One of the most revolutionary technologies developed in the past few decades is the Li-ion battery (LIB) which has successfully prevailed in the market of miniaturized electronics and electrical vehicles. The understanding of fundamental solid-state physics and electrochemistry allowed the implementation of LIBs for e-mobility (electric cars, buses, trucks, scooters, bikes…) and grid-scale energy-storage applications. Despite the progress achieved in LIBs manufacture, the exploitation of this technology is now limited by the commercially available electroactive materials. Indeed, those materials give a realistic energy density of less than 250 Wh kg^-1  in the cylinder cells and less than 300 Wh kg^-1 in the pouch cell models[1].

Several options are on the table to improve the energy density of secondary batteries. Lithium Metal Batteries (LMB) stand out among them because they implement a Lithium Metal Anode (LMA) which offers higher gravimetric and volumetric energy density. Nevertheless, LMBs are not free from their own limitation; for instance, the use of metallic Li prompts safety concerns and difficulties for the processing during cell assembly[2].

Therefore, the development of LMBs without metallic Li in the negative electrode when the cell is assembled would be highly desirable from the manufacturing point of view, and very promising from the commercialization and application standpoint. This concept, known as anode-less or anode-free, has attracted increasingly the attention of the battery community lately.

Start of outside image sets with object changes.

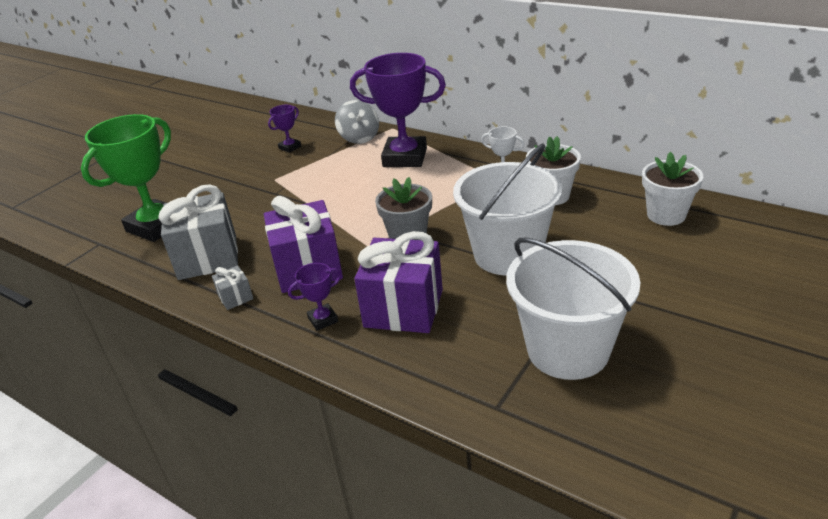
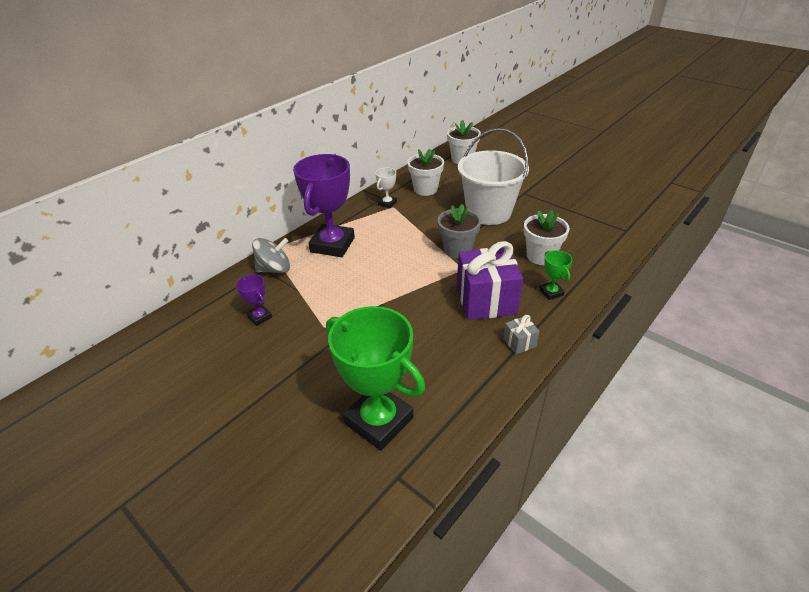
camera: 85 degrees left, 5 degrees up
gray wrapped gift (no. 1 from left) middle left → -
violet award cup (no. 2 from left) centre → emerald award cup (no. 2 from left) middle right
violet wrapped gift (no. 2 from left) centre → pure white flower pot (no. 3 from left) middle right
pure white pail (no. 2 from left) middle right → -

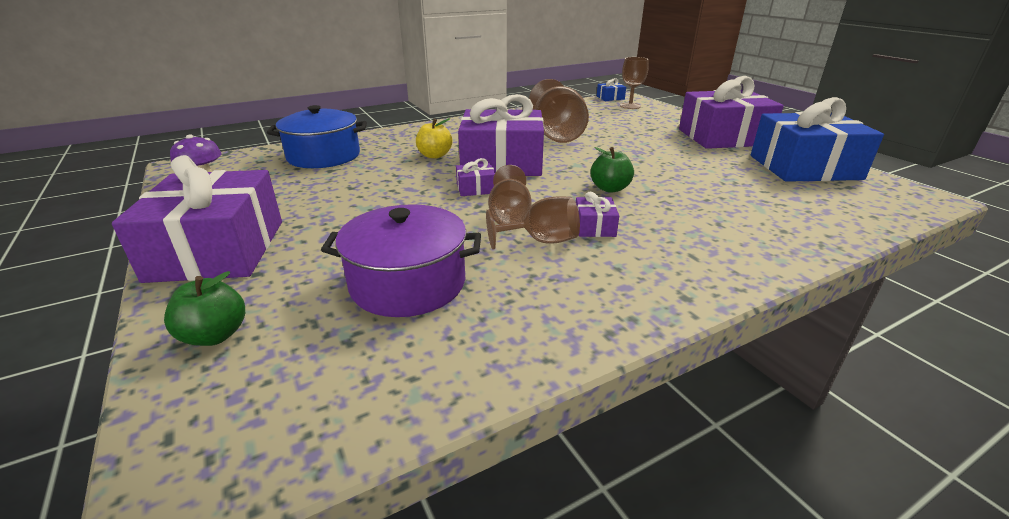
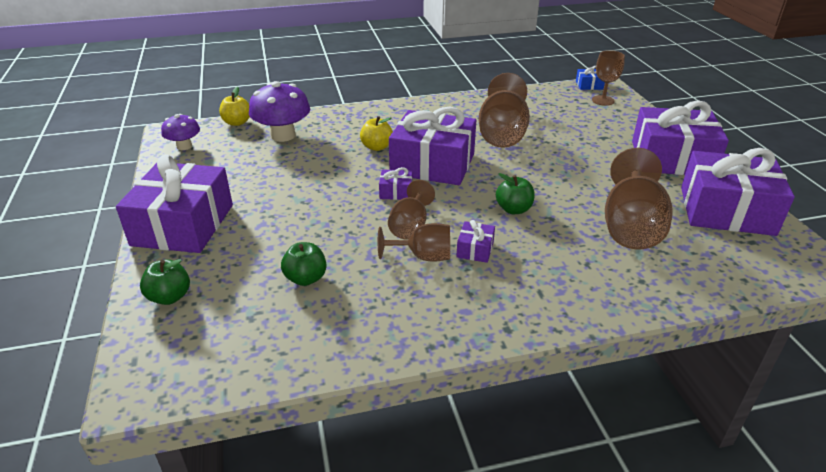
camera: 15 degrees right, 5 degrees up
cobalt stockpot top left → violet mushroom (no. 2 from left) top centre
violet stockpot centre → emerald apple (no. 2 from left) centre
cobalt wrapped gift (no. 2 from left) top right → violet wrapped gift (no. 6 from left) middle right
- → yellow apple (no. 1 from left) top left
- → russet goblet (no. 5 from left) middle right

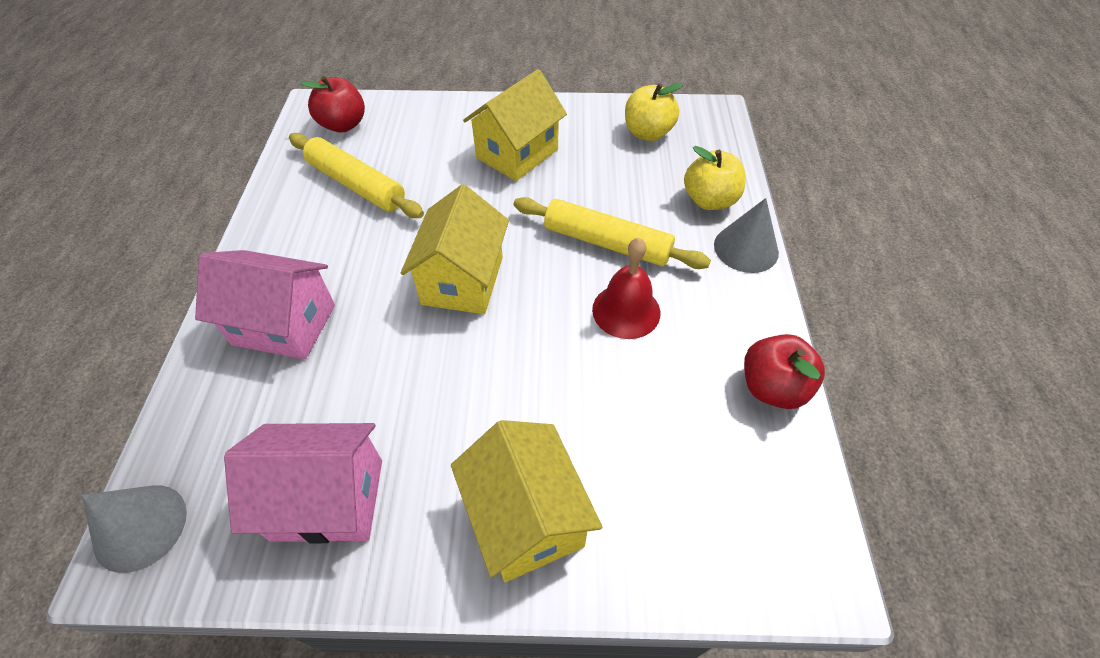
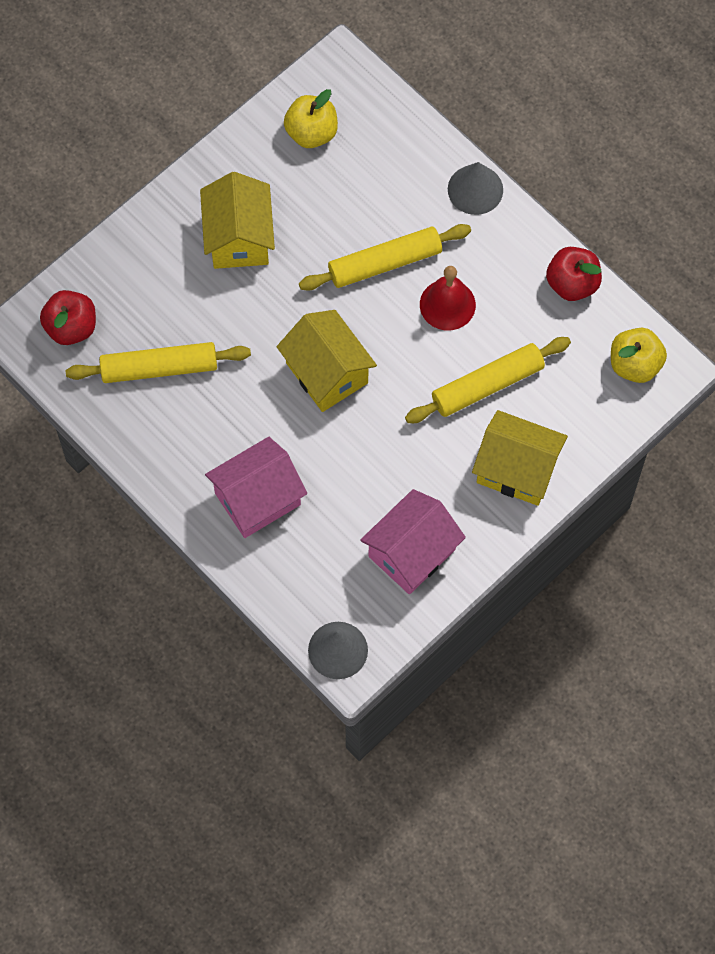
camera: 45 degrees left, 15 degrees up
yellow apple (no. 2 from left) top centre → yellow apple (no. 2 from left) middle right, shifted
- → yellow rolling pin (no. 3 from left) middle right

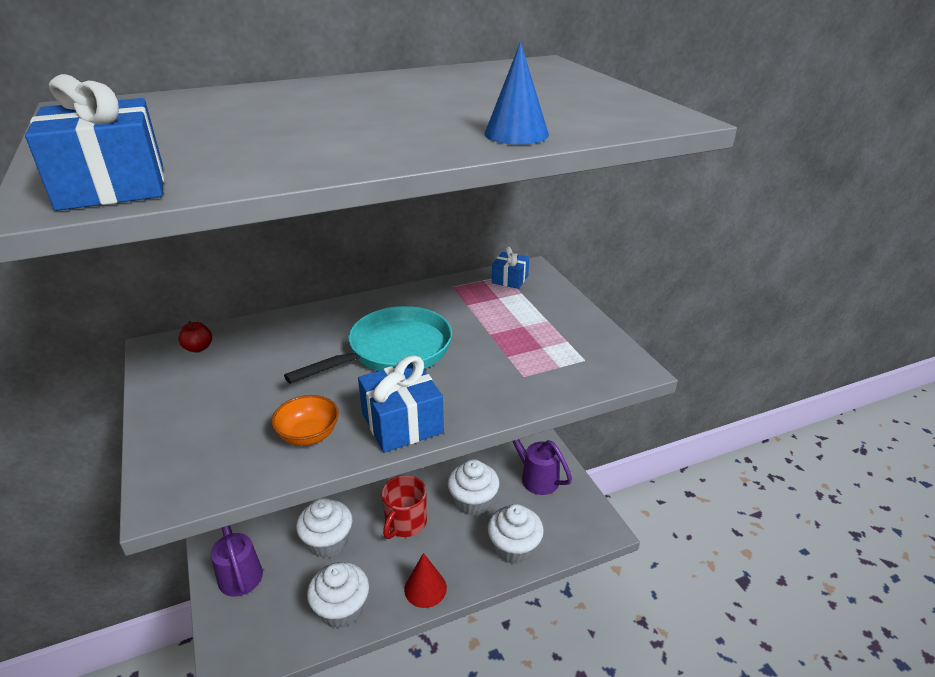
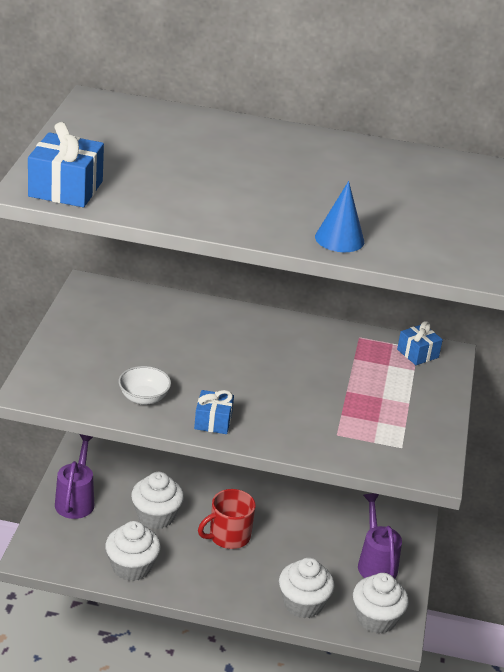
camera: 30 degrees right, 0 degrees up
crimson apple middle left → -
orange-coloured serving bowl middle left → pure white serving bowl middle left
turquoise skillet centre → -
cobalt wrapped gift (no. 2 from left) centre, x0.62
crimson cone shape bottom centre → -
pure white muffin (no. 3 from left in the first image) bottom centre → pure white muffin (no. 4 from left) bottom right, shifted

The aim of the AM4BAT project is to develop innovative component materials and to assemble an anode-free all-solid-state battery (ASSB) manufactured by a cost-competitive and sustainable vat photopolymerization 3D printing. The objective is to reach a high-performance battery with an energy density of 400 Wh kg^-1 and 1000 Wh L^-1 for electric vehicles applications. In that sense, the aim of this research is to develop 3D-metallic nanostructured and lithiophilic current collector as anode for ASSBs. This anode-less system will avoid the limitations of graphite or Li metallic as anode (e.g., mechanical degradation, dendrites formation) while providing benefits (e.g., increasing the gravimetric and volumetric energy density, safety, manufacturing cost).

The development of the lithiophilic current collector was carried out in collaboration with MKS Instruments-ATOTECH® which provided the electrolytic baths for electroplating. Two different types of metals (Ag or Sn) were electrochemically deposited on a Cu current collector. Then, they were electrochemically characterized : Stripping plating vs Li metallic and charge-discharge in full cell. The results are promising as the cyclability has been improved by around 50% compared to the target (Cu foil). This improvement is due to the intercalation of Li on the cathode and conversion of Li on the anode.